TASK.
Once the pictures are removed, restate the listing word for word.

THE DATA.
• • • • • • •

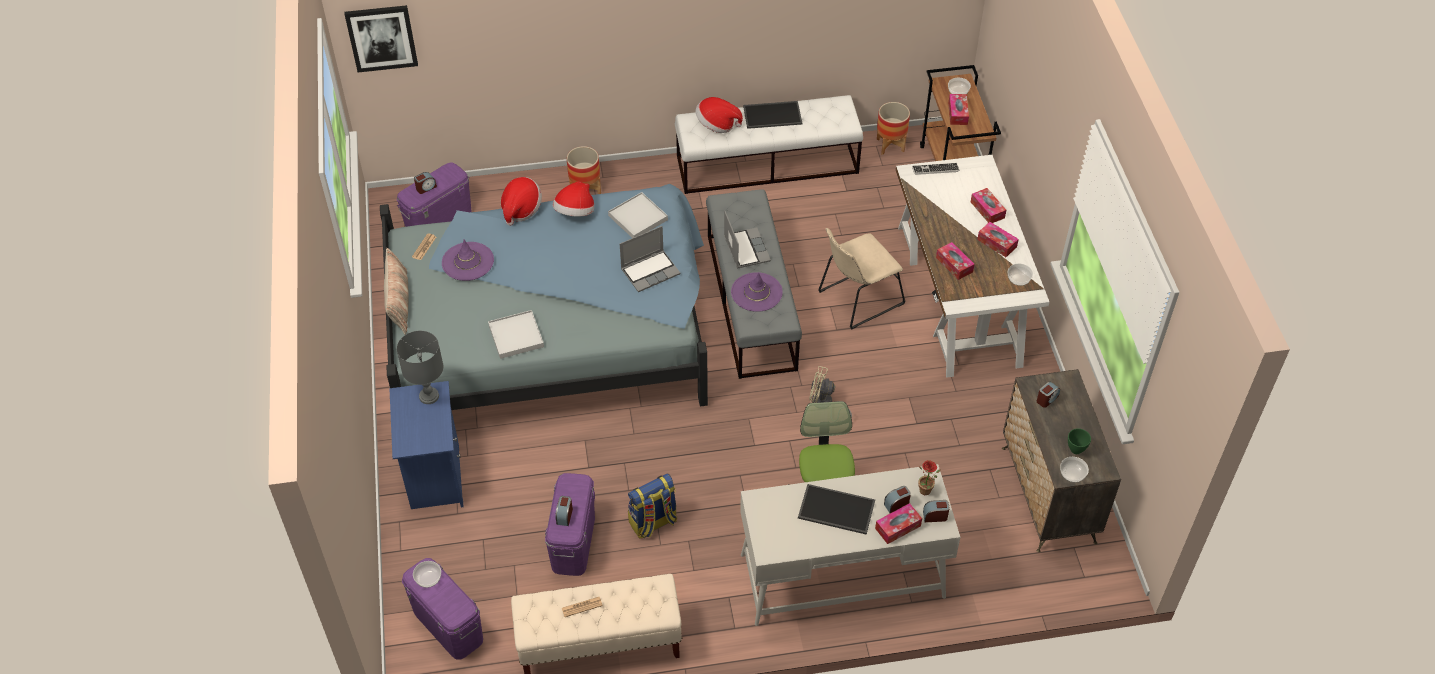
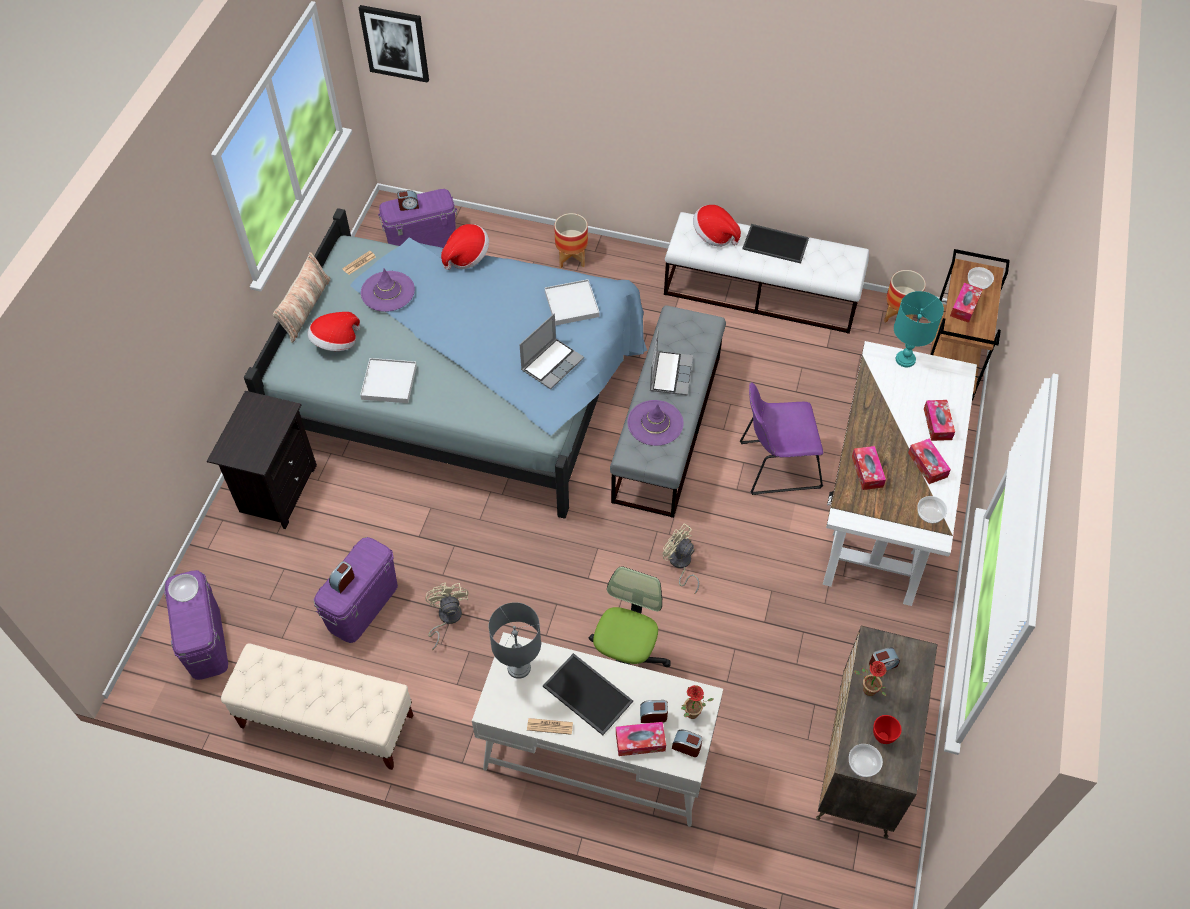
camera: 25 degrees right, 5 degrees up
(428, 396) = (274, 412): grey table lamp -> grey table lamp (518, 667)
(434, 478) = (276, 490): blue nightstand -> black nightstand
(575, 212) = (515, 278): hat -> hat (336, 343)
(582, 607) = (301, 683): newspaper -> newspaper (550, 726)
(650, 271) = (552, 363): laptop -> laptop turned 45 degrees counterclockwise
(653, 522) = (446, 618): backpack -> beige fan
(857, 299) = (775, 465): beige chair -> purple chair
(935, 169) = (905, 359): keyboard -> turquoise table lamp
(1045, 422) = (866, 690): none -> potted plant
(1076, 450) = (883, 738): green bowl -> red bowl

• • • • • • •

COMPLETED EXERCISE.
camera: 25 degrees right, 5 degrees up
(428, 396) = (274, 412): grey table lamp -> grey table lamp (518, 667)
(434, 478) = (276, 490): blue nightstand -> black nightstand
(575, 212) = (515, 278): hat -> hat (336, 343)
(582, 607) = (301, 683): newspaper -> newspaper (550, 726)
(650, 271) = (552, 363): laptop -> laptop turned 45 degrees counterclockwise
(653, 522) = (446, 618): backpack -> beige fan
(857, 299) = (775, 465): beige chair -> purple chair
(935, 169) = (905, 359): keyboard -> turquoise table lamp
(1045, 422) = (866, 690): none -> potted plant
(1076, 450) = (883, 738): green bowl -> red bowl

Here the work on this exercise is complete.